Thanks for your reply ndhb!
That Nvidia demo looks awesome! However, I'll be sticking to dx9 for a while for obvious reasons. If I understand it correctly, they are using a dynamic marching cubes algorithm on the cpu but it's not progressive as far as I know. Thinking about a 'dynamic progressive marching cubes' algorithm makes my head hurt :P
The progressive meshes by Hoppe are really what I was looking for. Thanks for the link! Maybe I should've googled 'progressive mesh' instead of 'adaptive mesh' in the first place :)
Another example would be the HVox engine which uses a volumetric approach instead of the usual heightmap for terrain.

Andy

"Ars longa, vita brevis, occasio praeceps, experimentum periculosum, iudicium difficile"

"Life is short, [the] craft long, opportunity fleeting, experiment treacherous, judgement difficult."

Thanks for your reply NineYearCycle.

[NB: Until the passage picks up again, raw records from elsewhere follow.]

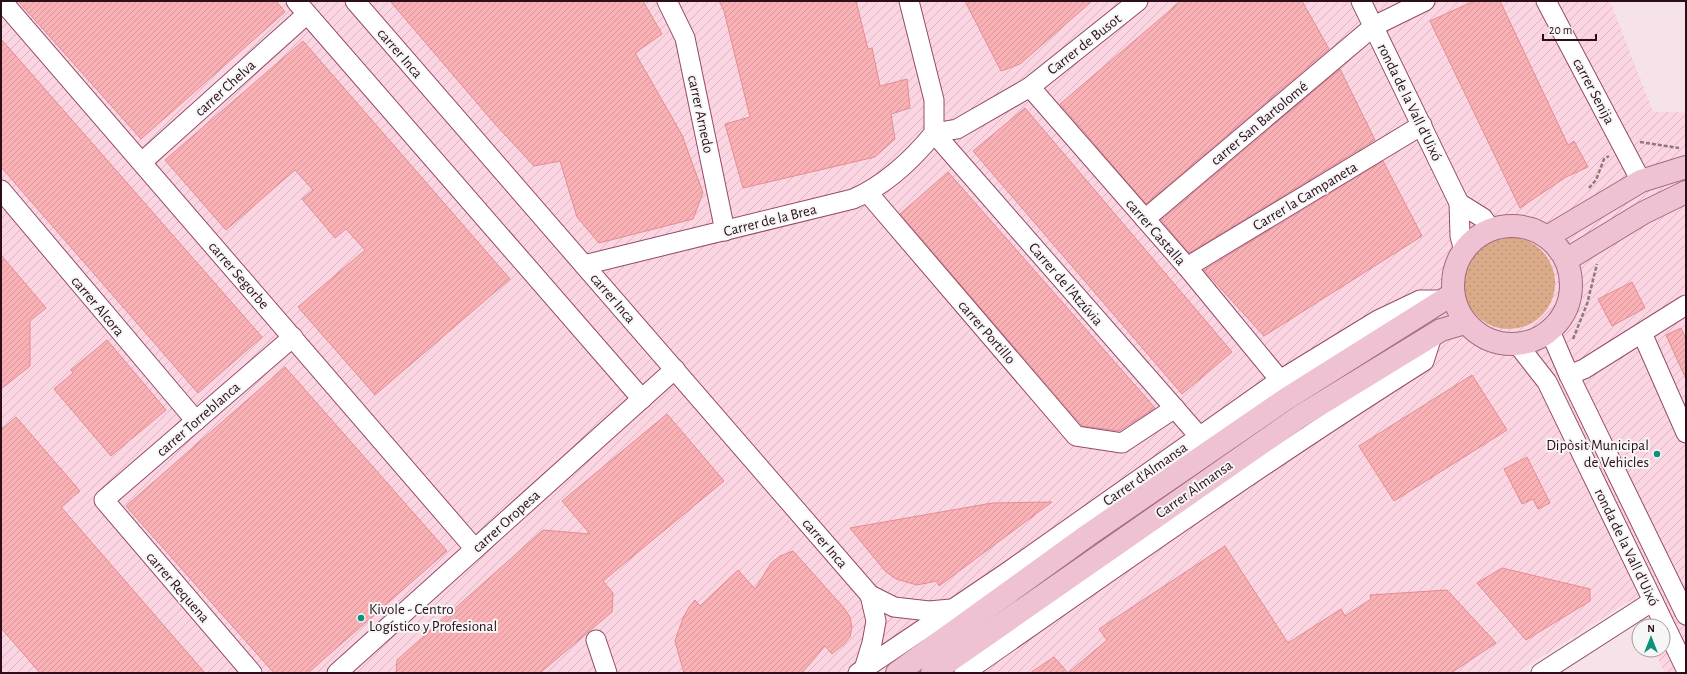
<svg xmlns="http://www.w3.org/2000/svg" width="1687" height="674" font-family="'Alegreya Sans',sans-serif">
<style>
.industrial{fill:url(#industrial-furrows)}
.garden{fill:url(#garden-dots)}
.building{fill:url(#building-hatch);stroke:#e38d93}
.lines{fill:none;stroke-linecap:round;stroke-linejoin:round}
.minor-casing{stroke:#954b69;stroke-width:21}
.major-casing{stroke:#a46980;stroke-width:24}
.path{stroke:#8f7780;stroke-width:2.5;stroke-dasharray:4 2;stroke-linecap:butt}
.minor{stroke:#fff;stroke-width:19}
.major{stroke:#efc2d3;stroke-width:22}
.poi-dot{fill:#0e917a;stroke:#f6f6f6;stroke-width:1.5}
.labels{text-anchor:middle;stroke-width:4;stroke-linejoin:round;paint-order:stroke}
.street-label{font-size:15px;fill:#2c0e1b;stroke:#f6f6f6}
.poi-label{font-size:15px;fill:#2c0e1b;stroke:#f6f6f6;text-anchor:end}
</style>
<defs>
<pattern id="industrial-furrows" width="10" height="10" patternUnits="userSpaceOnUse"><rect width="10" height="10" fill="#fbd5e2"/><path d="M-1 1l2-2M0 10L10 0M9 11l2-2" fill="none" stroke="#d7b6c1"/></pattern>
<pattern id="garden-dots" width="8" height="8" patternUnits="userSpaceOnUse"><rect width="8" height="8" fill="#dbaa89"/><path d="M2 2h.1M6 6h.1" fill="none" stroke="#bc9176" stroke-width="1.8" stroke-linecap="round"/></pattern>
<pattern id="building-hatch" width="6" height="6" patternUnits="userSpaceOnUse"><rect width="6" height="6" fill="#f9b1b5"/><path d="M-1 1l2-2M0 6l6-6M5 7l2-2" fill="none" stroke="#d6979b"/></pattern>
</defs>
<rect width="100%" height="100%" fill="#f5e3e9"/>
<path class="industrial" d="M 1,1 L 1610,1 L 1653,112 L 1686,112 L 1686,673 L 1665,673 L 1654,650 L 1663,650 L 1663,626 L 1643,626 L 1631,600 L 1516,673 L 957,673 L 915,624 L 841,673 L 1,673 Z"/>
<circle class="garden" cx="1509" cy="283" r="46"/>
<g class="building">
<path d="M 18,1 L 276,1 L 285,12 L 141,139 Z"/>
<path d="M 390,1 L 643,1 L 662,34 L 635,53 L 682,135 L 703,193 L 693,219 L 599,243 L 577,217 L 560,161 L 534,166 L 495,124 Z"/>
<path d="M 719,1 L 856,1 L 868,49 L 872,48 L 880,86 L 907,79 L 910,108 L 891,114 L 895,139 L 875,157 L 743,188 L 725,124 L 750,117 L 724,11 Z"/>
<path d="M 965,1 L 1092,1 L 1020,64 L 1001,71 Z"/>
<path d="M 1181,1 L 1302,1 L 1329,49 L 1146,204 L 1060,104 Z"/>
<path d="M 1474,1 L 1500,1 L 1568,145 L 1574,141 L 1588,167 L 1566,177 L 1520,208 L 1430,21 Z"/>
<path d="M 1,39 L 262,337 L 198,393 L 1,167 Z"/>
<path d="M 303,41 L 510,279 L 375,395 L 298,307 L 365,250 L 346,229 L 335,238 L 302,199 L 313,190 L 295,170 L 226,230 L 165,160 Z"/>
<path d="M 1340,69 L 1375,140 L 1189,253 L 1161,220 Z"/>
<path d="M 1025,108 L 1232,352 L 1182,394 L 973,151 Z"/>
<path d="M 1383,161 L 1422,236 L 1264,336 L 1204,270 Z"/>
<path d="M 948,172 L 1155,408 L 1119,431 L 1082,426 L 900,214 Z"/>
<path d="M 1,255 L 46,308 L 30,321 L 30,366 L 1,389 Z"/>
<path d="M 1632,282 L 1645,308 L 1612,326 L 1598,299 Z"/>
<path d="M 1681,328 L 1686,339 L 1686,379 L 1666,335 Z"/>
<path d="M 107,340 L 166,410 L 111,456 L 54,389 L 73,373 L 71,370 Z"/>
<path d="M 285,367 L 447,551 L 308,673 L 274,673 L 126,506 Z"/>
<path d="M 1472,375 L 1507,430 L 1394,501 L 1359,446 Z"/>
<path d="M 667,414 L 724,481 L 603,581 L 613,593 L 612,612 L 540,673 L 396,673 L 397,660 L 543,530 L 590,534 L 562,501 Z"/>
<path d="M 16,417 L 80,491 L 61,507 L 205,673 L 40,673 L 1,628 L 1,430 Z"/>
<path d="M 1527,457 L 1550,503 L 1538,509 L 1533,499 L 1522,504 L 1504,469 Z"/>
<path d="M 1052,502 L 939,586 L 937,581 L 917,585 L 896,579 L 885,571 L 850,528 L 992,503 Z"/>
<path d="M 1225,546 L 1288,643 L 1341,609 L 1345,616 L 1371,599 L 1370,595 L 1447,590 L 1496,643 L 1451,673 L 1068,673 L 1107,640 L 1099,629 Z"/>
<path d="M 793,551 L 844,608 L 850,617 L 852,627 L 850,637 L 844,644 L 832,654 L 825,646 L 802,673 L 684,673 L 675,641 L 683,618 L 689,607 L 695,600 L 700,606 L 738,570 L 755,589 L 771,563 L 780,556 Z"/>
<path d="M 1502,568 L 1590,589 L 1590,601 L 1526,640 L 1477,583 Z"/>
<path d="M 1054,657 L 1068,673 L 1030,673 Z"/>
</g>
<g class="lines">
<g class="minor-casing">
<g id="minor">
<path d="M 2,1 L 475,549"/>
<path d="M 296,1 L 642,399"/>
<path d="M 355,1 L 870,595"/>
<path d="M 667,1 L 685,38 L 725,231"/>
<path d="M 1361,1 L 1459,203 L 1460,236 L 1464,251"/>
<path d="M 1546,1 L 1641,181"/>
<path d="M 1030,87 L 1187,267 L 1280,380"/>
<path d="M 934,133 L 1199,436"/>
<path d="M 934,133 L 957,129 L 1030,87 L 1138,1"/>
<path d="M 142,162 L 307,14"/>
<path d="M 1,190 L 196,421"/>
<path d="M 868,193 L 1076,436 L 1122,443 L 1175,408"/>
<path d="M 1459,203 L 1483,218 L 1491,230"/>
<path d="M 1145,219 L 1374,26 L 1425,1"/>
<path d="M 584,265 L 853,199 C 884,186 913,159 934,133 L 934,100 L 909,1"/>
<path d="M 1187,267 L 1422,125"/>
<path d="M 1550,331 L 1569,375 L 1686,615"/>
<path d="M 1642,333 L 1686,433"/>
<path d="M 1518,345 L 1547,382 L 1686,669"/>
<path d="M 1569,375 L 1584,369 L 1686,305"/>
<path d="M 596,640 L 607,673"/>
<path d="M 864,669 L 872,643 L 876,621 L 870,595 L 894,607 L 929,611 L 951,609"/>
<path d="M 252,673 L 104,500 L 293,337"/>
<path d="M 337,673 L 675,369"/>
<path d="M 858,673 L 1009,571 L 1280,380 L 1378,320 L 1420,300 L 1443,300"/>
<path d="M 964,673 C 1116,567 1267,460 1424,361 L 1432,336"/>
<path d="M 1541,673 L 1653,601"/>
</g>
</g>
<g class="major-casing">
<g id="major">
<circle cx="1512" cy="285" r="59"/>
<path d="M 1547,237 L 1641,181 L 1686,167"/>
<path d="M 1566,260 L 1643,213 L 1686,192"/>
<path d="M 897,673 L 1088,535 L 1286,399 L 1453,294"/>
<path d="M 932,673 L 1299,417 L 1441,330 L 1465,323"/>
</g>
</g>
<g class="path">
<path d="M 1640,142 L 1679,148"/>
<path d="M 1589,188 L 1596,180 L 1604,159 L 1609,156"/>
<path d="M 1573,339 L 1587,304 L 1597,264"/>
</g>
<use href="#minor" class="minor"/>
<use href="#major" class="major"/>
</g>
<g class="poi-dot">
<circle cx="1657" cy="454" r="4"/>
<circle cx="361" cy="618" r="4"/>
</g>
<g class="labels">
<g class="street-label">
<text transform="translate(1084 44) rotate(-38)" y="5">Carrer de Busot</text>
<text transform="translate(400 53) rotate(49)" y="5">carrer Inca</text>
<text transform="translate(225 88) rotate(-42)" y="5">carrer Chelva</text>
<text transform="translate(1594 91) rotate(62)" y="5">carrer Senija</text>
<text transform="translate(1410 102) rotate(64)" y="5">ronda de la Vall d'Uixó</text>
<text transform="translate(701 114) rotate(78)" y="5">carrer Arnedo</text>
<text transform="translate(1259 123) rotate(-40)" y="5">carrer San Bartolomé</text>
<text transform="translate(1305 196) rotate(-31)" y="5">Carrer la Campaneta</text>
<text transform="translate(770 220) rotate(-14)" y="5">Carrer de la Brea</text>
<text transform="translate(1156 232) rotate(49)" y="5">carrer Castalla</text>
<text transform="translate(239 275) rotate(49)" y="5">carrer Segorbe</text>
<text transform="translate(1066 284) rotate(49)" y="5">Carrer de l'Atzúvia</text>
<text transform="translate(613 298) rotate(49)" y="5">carrer Inca</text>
<text transform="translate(98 306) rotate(50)" y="5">carrer Alcora</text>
<text transform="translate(987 332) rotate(49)" y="5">carrer Portillo</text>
<text transform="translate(198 419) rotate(-41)" y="5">carrer Torreblanca</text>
<text transform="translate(1145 474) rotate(-35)" y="5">Carrer d'Almansa</text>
<text transform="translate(1194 489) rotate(-35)" y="5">Carrer Almansa</text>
<text transform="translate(506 521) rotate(-42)" y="5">carrer Oropesa</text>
<text transform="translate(825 543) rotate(49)" y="5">carrer Inca</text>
<text transform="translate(1627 547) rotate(64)" y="5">ronda de la Vall d'Uixó</text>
<text transform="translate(178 587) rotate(49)" y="5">carrer Requena</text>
</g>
<g class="poi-label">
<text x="1649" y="450">Dipòsit Municipal<tspan x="1649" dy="17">de Vehicles</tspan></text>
<text x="369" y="614" text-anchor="start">Kivole - Centro<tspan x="369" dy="17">Logístico y Profesional</tspan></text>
</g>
</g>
<rect width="1687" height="674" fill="none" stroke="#2c0e1b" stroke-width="4"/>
<g transform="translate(1651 638)"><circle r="19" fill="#f6f6f6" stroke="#a5999e"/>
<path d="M0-3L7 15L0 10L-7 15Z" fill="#0e917a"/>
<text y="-6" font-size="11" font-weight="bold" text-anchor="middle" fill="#2c0e1b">N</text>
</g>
<path d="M1543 34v6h53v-6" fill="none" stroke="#2c0e1b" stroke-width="2"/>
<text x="1549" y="34" font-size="12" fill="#2c0e1b" stroke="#f6f6f6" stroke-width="3" paint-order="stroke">20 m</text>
</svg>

I've looked at your link and that is indeed what I'm after. However, I'm wondering why they are dynamically building a mesh around the voxels because they state that their terrain is static.

I was thinking about using the volume approach in a map editor. For example, you would specify a heightmap for the terrain surface and then start carving out features in the terrain. The resulting volume would then be tesselated (marching cubes), optimized a bit, saved as a mesh and imported in the game. Ingame this mesh would be progressively rendered using Hoppe's technique (see ndhb's post). Isn't this approach more efficient than theirs?

On another note; the goal is to create a 'simple' game set in this terrain. However I'd like the game to run smoothly on mid-end machines while also allowing the game to look good on high-end machines. Now, are there any conventions about the max. number of poly's one throws at a graphics card? How many polygons can I expect a mid-end graphics card to handle per second? I know that frametime depends on a lot of other factors, but a rough estimate would be great. Furthermore, I know that these values are accessible from ATi\NVidia, but I've read somewhere that the provided values are only attained under special circumstances.

[Edited by - Pauluss86 on March 10, 2008 12:34:35 PM]
I think the volume approach when sculpting, and exporting it as a progressive mesh data structure sounds like a good idea. I would very much like to see the result when you are there.

If you send the vertices and indicies efficiently, one guess could be more than 200.000, but you probably don't want to go above 500.000 per frame. Maybe mid-end is GF6 series now?